Watertown mayoral candidates agree on issues, spar over questions of trust
There’s about three weeks to go before Watertown voters will decide who will be the city’s next mayor. City Councilman Joe Butler, Jr. is challenging incumbent Mayor Jeffrey Graham for Watertown’s top job. Both candidates have a lot to lose in this race. If Graham isn’t re-elected, his 20-year tenure as the city’s mayor will be over. If Butler is defeated, he’ll lose his city council seat.
The two candidates hashed out where they stand on the city’s most pressing issues Wednesday afternoon in the race’s only debate.
Graham has repeatedly made the point during this campaign that as the mayor of Watertown, he’s incredibly accessible. As a single man and owner of the Pearl Street Pub, a local bar, he says he has the flexibility to be practically anywhere, anytime.
“People have expectations of their mayor. It isn’t just a job that you do on your lunch hour and so on; it’s a job that you do all the time,” Graham said.
City mayor is officially a part time job in Watertown, but Graham says for him, it’s a full time commitment. Graham claims his challenger, Butler, won’t be as available. Butler works as an investment consultant at Community Bank and is raising a family. Butler disagrees.
“My employer knows the amount of responsibility this will take and they’re okay with it. I’m a point in my career where I can do that, I have the flexibility to do that so that’s not an issue for me really," said Butler.
As for the big issues, the candidates basically agree on most of them. New development projects are underway in downtown at a time when vacant houses are popping up around the city. Both Graham and Butler say new apartments will create a healthy amount of choice for buyers and renters.
And both candidates agree the heroin epidemic needs to be addressed with more treatment for addicts.
“If you want more enforcement on drugs, gee, we’ve been doing that for years, I’m not sure it’s working. I think compassion and treatment and encouraging better decisions angle will probably yield better results,” Graham said.

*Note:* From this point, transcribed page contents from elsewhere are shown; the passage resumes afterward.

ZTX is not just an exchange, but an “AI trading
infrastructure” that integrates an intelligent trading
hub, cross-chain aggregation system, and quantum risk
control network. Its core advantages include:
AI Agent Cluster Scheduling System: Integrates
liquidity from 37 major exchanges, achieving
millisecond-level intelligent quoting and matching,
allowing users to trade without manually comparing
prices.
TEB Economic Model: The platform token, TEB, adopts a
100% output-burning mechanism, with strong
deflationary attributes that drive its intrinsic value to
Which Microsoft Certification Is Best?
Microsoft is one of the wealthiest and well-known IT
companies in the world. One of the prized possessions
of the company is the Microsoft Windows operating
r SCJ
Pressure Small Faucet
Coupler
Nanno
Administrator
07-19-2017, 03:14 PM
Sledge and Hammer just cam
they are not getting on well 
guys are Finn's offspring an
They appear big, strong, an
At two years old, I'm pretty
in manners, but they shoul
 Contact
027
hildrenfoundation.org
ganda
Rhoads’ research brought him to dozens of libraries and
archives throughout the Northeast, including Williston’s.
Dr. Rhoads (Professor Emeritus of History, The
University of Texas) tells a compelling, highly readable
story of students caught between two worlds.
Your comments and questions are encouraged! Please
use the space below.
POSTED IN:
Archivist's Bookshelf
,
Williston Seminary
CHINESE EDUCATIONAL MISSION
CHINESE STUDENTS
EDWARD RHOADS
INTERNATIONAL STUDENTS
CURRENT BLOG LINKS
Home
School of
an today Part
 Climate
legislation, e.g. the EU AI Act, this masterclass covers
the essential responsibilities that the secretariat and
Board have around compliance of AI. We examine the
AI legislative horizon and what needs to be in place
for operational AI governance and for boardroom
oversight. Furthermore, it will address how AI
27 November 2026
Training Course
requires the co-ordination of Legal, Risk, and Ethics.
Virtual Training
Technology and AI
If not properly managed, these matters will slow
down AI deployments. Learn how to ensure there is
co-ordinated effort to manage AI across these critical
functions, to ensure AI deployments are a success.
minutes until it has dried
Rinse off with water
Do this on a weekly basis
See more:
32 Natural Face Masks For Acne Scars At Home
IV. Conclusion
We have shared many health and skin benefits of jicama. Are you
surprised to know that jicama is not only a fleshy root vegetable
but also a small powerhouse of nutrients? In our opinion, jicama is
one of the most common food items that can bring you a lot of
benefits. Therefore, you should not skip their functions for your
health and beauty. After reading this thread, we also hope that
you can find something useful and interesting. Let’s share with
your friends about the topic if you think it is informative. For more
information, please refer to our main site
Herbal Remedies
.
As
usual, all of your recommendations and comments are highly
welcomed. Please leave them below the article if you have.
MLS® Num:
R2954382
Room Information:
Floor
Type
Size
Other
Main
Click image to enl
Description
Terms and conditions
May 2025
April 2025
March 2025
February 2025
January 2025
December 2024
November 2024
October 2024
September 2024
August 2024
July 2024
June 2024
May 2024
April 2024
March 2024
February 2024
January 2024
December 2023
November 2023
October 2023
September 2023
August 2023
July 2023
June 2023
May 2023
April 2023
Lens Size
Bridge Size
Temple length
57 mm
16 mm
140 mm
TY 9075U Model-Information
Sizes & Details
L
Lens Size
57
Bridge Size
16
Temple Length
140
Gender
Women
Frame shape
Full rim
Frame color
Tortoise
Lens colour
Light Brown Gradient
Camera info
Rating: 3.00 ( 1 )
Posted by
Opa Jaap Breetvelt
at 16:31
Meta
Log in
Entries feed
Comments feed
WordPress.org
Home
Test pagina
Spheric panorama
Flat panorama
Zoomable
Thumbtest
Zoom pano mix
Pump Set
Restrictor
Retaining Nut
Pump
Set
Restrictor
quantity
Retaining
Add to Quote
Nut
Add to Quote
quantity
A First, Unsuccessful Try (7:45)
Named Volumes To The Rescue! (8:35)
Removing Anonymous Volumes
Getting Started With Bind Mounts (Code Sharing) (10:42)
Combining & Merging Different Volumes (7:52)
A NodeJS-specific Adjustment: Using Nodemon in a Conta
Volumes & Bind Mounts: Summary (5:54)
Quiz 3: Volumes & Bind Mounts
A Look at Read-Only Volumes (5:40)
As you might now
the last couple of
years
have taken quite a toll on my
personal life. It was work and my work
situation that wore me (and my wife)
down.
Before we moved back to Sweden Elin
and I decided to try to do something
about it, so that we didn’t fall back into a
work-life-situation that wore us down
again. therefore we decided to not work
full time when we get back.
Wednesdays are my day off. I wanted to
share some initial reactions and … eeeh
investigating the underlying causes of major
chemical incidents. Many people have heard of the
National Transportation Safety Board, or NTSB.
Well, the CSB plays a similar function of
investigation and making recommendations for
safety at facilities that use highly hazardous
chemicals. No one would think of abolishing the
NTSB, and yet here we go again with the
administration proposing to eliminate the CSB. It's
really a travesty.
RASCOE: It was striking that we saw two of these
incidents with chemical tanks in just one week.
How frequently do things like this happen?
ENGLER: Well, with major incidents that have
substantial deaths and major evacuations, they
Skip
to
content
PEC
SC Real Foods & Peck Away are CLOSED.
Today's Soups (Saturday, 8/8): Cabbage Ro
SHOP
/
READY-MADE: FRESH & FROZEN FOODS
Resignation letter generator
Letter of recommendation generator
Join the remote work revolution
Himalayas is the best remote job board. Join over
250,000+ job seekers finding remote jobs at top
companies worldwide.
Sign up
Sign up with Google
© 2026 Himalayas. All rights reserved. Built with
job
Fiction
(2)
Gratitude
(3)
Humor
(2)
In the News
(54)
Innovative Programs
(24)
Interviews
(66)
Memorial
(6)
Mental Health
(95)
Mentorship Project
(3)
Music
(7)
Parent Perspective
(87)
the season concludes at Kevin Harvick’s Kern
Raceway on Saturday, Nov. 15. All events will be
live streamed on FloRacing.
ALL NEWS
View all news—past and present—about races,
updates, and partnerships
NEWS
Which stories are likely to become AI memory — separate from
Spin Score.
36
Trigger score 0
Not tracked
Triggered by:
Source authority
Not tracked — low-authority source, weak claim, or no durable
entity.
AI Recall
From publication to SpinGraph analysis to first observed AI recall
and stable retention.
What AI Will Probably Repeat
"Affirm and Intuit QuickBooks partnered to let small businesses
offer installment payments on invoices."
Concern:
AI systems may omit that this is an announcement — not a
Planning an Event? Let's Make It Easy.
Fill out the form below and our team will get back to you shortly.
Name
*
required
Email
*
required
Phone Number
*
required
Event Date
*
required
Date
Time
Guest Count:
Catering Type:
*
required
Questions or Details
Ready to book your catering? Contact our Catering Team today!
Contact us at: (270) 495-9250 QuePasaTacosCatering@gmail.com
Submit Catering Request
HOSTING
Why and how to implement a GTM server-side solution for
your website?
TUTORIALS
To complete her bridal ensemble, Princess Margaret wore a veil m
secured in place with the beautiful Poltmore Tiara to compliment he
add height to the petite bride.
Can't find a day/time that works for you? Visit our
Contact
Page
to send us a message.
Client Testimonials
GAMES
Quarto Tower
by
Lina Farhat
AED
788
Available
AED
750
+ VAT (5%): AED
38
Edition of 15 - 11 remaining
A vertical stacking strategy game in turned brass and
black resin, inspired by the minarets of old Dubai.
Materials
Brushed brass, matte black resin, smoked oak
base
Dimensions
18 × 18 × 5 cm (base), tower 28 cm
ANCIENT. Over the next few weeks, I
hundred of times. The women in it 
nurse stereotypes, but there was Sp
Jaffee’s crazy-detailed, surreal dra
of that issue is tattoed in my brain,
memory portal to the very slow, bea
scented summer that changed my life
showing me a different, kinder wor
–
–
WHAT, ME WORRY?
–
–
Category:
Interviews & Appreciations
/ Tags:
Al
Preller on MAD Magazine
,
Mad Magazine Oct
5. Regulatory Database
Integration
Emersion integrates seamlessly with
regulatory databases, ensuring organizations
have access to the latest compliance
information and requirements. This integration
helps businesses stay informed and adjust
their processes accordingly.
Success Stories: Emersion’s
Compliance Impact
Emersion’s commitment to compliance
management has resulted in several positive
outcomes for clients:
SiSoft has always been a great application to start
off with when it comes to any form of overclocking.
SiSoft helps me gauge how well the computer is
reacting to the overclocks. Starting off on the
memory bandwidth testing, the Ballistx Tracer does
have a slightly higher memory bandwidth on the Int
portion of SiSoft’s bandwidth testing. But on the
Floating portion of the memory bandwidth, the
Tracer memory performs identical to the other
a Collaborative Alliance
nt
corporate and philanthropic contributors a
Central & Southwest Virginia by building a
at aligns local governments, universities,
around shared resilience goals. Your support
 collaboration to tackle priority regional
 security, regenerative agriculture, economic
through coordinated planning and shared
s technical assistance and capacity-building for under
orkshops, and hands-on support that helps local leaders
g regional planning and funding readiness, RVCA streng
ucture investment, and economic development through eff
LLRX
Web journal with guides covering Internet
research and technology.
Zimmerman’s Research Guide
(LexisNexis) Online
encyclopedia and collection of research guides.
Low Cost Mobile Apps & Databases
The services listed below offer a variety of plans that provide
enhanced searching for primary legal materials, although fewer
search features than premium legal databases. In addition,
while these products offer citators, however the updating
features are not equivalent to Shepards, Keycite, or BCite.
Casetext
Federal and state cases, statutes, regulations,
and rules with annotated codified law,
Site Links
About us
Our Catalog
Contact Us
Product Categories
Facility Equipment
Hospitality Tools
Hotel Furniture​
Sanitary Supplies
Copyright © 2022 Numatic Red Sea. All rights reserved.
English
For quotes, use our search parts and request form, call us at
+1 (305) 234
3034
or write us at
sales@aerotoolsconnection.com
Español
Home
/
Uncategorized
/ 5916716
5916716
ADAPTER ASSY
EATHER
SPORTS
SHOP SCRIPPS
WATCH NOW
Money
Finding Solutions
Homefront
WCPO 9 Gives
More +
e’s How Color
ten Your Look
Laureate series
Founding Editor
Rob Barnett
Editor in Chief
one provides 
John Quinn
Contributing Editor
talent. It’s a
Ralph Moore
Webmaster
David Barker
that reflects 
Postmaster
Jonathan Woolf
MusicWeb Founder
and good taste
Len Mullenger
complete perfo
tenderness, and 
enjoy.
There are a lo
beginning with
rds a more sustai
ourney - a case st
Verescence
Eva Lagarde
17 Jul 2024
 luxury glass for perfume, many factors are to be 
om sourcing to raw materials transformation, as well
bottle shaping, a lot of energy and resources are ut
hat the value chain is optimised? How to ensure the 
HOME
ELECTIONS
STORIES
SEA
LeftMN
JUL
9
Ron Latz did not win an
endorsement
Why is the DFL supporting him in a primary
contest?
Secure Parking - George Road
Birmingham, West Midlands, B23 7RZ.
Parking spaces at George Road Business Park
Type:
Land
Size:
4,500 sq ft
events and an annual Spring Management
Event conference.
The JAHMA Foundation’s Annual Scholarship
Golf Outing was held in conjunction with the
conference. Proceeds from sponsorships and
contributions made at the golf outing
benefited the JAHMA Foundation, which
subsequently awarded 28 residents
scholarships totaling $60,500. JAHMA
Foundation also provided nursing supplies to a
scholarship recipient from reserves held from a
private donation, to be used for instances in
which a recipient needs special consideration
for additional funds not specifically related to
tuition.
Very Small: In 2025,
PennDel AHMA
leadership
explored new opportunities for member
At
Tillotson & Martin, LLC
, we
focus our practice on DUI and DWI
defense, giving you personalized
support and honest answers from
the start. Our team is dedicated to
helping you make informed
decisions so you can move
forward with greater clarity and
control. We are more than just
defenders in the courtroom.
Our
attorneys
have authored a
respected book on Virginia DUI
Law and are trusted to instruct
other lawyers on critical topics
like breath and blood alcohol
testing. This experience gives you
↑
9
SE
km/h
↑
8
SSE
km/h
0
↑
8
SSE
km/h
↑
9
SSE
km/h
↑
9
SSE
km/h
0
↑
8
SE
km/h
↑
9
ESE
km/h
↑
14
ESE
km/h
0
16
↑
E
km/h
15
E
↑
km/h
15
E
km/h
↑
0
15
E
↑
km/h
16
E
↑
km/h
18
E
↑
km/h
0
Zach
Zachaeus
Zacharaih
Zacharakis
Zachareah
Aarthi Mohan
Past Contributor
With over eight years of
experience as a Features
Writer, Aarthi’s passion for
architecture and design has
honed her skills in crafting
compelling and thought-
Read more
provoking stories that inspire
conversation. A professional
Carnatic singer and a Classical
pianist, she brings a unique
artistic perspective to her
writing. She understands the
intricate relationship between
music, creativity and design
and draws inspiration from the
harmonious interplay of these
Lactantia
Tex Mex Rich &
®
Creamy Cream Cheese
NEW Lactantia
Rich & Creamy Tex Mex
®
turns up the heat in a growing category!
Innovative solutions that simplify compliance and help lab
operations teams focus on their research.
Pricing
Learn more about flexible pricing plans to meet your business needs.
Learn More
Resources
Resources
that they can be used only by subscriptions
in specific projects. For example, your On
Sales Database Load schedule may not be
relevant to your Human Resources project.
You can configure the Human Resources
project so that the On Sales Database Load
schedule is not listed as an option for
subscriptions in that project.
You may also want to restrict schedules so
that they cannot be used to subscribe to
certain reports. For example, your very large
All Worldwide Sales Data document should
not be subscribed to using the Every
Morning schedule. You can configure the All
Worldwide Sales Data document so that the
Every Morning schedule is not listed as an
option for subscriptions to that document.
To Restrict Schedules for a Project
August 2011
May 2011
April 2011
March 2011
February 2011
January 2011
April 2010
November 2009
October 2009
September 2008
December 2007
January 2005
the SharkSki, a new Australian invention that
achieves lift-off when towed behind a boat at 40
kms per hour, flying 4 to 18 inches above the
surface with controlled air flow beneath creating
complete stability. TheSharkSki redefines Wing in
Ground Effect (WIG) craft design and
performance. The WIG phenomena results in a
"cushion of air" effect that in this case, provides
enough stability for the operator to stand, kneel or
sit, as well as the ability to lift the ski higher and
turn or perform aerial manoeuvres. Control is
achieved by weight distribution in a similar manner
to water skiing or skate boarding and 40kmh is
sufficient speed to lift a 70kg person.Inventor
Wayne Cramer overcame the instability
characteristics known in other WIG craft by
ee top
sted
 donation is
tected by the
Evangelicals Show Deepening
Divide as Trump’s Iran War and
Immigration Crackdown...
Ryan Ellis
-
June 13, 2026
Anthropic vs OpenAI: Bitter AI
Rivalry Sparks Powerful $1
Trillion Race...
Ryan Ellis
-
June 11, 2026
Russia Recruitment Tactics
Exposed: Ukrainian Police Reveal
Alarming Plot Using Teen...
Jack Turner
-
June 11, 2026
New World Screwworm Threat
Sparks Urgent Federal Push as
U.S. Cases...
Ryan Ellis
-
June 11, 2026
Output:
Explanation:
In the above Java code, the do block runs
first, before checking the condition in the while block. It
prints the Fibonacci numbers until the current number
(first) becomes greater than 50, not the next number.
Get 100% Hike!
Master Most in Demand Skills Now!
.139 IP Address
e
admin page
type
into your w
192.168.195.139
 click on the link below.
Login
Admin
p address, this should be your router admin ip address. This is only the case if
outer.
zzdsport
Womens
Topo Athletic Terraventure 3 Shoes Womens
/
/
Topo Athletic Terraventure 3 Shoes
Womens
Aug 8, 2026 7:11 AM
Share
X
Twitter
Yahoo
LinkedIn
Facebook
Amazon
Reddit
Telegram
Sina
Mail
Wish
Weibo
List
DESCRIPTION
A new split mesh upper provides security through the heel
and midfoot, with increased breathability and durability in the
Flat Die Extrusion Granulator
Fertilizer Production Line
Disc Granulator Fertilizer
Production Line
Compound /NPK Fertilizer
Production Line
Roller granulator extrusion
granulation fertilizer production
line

But while their views on issues were mostly in line they continued to attack each other’s character. Butler said postings on Graham’s popular blog, The Mayor’s View, raises questions about how much the mayor should be trusted.
“You know, I don’t have a blog. I didn’t create that problem for myself. A blog can be a way to promote and it can be good at times but it can also be a way where malicious comments and sensitive information can be released and it comes back to bite you in the tai,” said Butler.
Butler is referring to a posting on Graham’s blog weeks ago that revealed what a city council candidate and captain of the fire department says was classified information about his work history. The Mayor’s been accused of purposefully sharing that information to sully the candidate’s chances for election.
Graham defended his blog, where he recently commented on Butler’s decision to meet with top officials of the firefighter's union this week. The city is looking to cut costs at the department. Graham accused Butler of sharing confidential information. Butler said he simply let the fire department know he was on their side.
“We cut no deals, there was no negotiating. It was simply I'm not an enemy, I'm a supporter and If I'm elected to mayor, you'll have an ally in the office,” Butler said.
Some people in Watertown have said the city has declined under Graham’s leadership. Graham says that this election is basically a referendum on his tenure as mayor.
“I think what you’ll find generally is you’ve got two people, who’ve served the public for years, understand issues and have a sincere desire for a better Watertown. It’s just an idea in my mind if my style of leadership is something that people feel comfortable with,” Graham said.
Watertown's public TV station, WPBS, is broadcasting the entire debate between incumbent Graham and Butler on their website. The debate will broadcast in full on Friday at 8 p.m.